'I'm one of Birmingham's striking binmen - I work in a pub to make ends meet'
BBCJanuary 2026 saw Birmingham enter its second year of a continuous bin strike. That's 12 months plus of loggerheads between the city council and union Unite, and a year and counting of residents not knowing a normal collection service.
For the striking workers - taking action over pay and conditions - they face yet more time on the picket line. And more time without their wages.
One of them has been talking to the BBC about what it's like to keep going amid the headlines, and how he makes ends meet while in a standoff that seems to have no end.
"It's draining," said Adrian Hyde, who explained he had worked for the council for 24 years and been a binman for 14 of them. "Mentally it's extremely tough and all you can think of is 'am I ever going to put another bin on the back of the lorry'?"
He said: "I literally come home from the picket line and sit here wondering what I'm going to do.
"You think a lot... what's going to happen, whether you'll go back, whether they'll get rid of us. None of us would have thought we'd be out this long."
The striking workers are given daily £70 hardship payments from Unite. That helped, said Hyde, but it did not cover his wages.
"To survive", he is now working 20 hours a week in a pub during evenings to help make ends meet.
"[That] means more time away from my family, which isn't good at all," he said.
"People are getting second jobs, others are going to food banks.
"If [the public] thinks this is a holiday for us, it isn't."

Hyde joined Unite after the last Birmingham bin strike in 2017.
The union is in dispute with Birmingham City Council over several changes the local authority is making, including getting rid of a job role within the refuse operation and cutting another role's pay.
The council said it was "forging ahead" with transformation of the waste service which had been "poor" for too long.
Hyde said: "The job itself is great. But what we've always said is the issues that go on around the job are the problem, we don't seem to be left alone."
The council has employed extra agency staff to cover waste collections amid the disruption.
Before Christmas, some short-term agency workers joined permanent staff on the picket lines.

The industrial dispute is becoming one of the most significant in modern history.
Dr Jonathan Lord, an expert in labour law at the University of Salford, said it was a strike that would be studied in the future.
"You're looking at between 150 and 350 workers involved in Birmingham, and while as a singular workplace that number is relatively small in comparison to, say the miners' strike, in terms of the length it's already one of the longest pieces of industrial action in this country."
He said that while it was difficult to see a resolution at the moment, eventually one must come.
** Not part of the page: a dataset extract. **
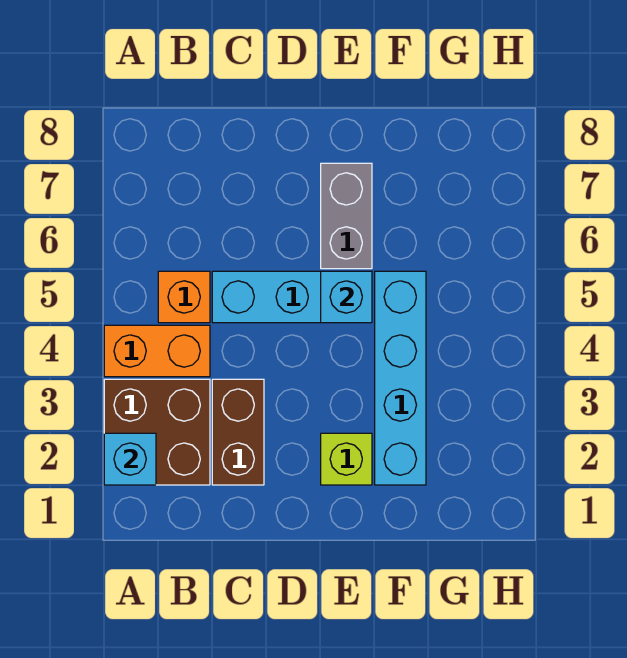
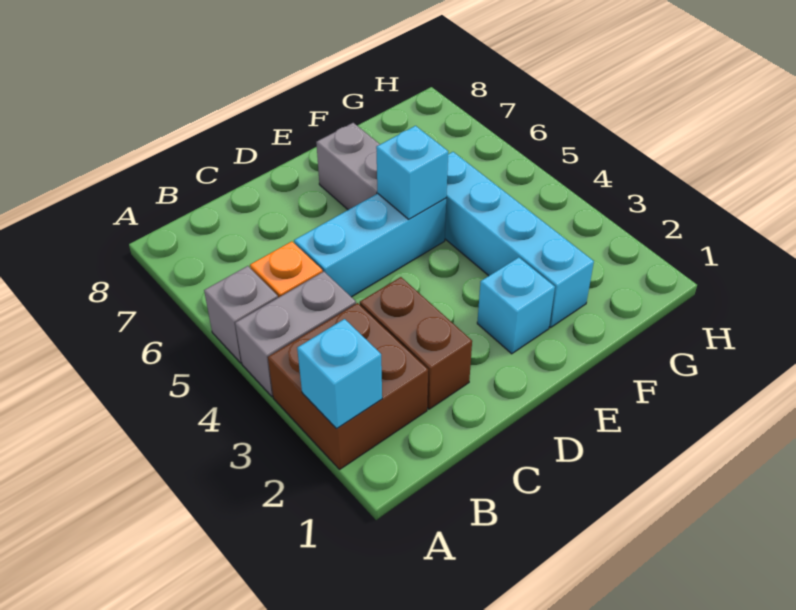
orange 1x2 brick [104,325,210,377] -> grey 1x2 brick [235,272,356,397]
none -> grey 1x1 brick [204,266,278,363]
lime 1x1 brick [321,433,372,485] -> cyan 1x1 brick [477,257,555,354]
"Something happens, something breaks, it always does.
"Whether it's the union saying 'back to work' or a government resolution, something always appears on the horizon."
Unite claims that the council is now refusing to negotiate, but the local authority maintains the union has rejected "fair and reasonable" offers.
The union states additionally that the council faces more than 400 legal claims from bin workers whose pay has been "unfairly attacked". That in turn raises the prospect, according to Unite, of the council bearing financial liabilities higher than sums outlined in a prospective deal from last year.
"Unite will use every tool available to defend and protect its members and that includes legal action," said Unite general secretary Sharon Graham.
She said the council needed "to return to negotiations and offer a fair deal to its workers - every day this dispute continues is seeing the council's costs climb ever further".
In the meantime, Hyde said the workers would remain on strike for as long as it took.
"You have to stand up and fight for what you believe in," he said.
"I don't think anyone would accept a pay cut of thousands of pounds lying down.
"We're not going to be pushed over and we'll fight it to the very end.
"[This] is a fight. Not just for us, but for future people that want to [do] this job."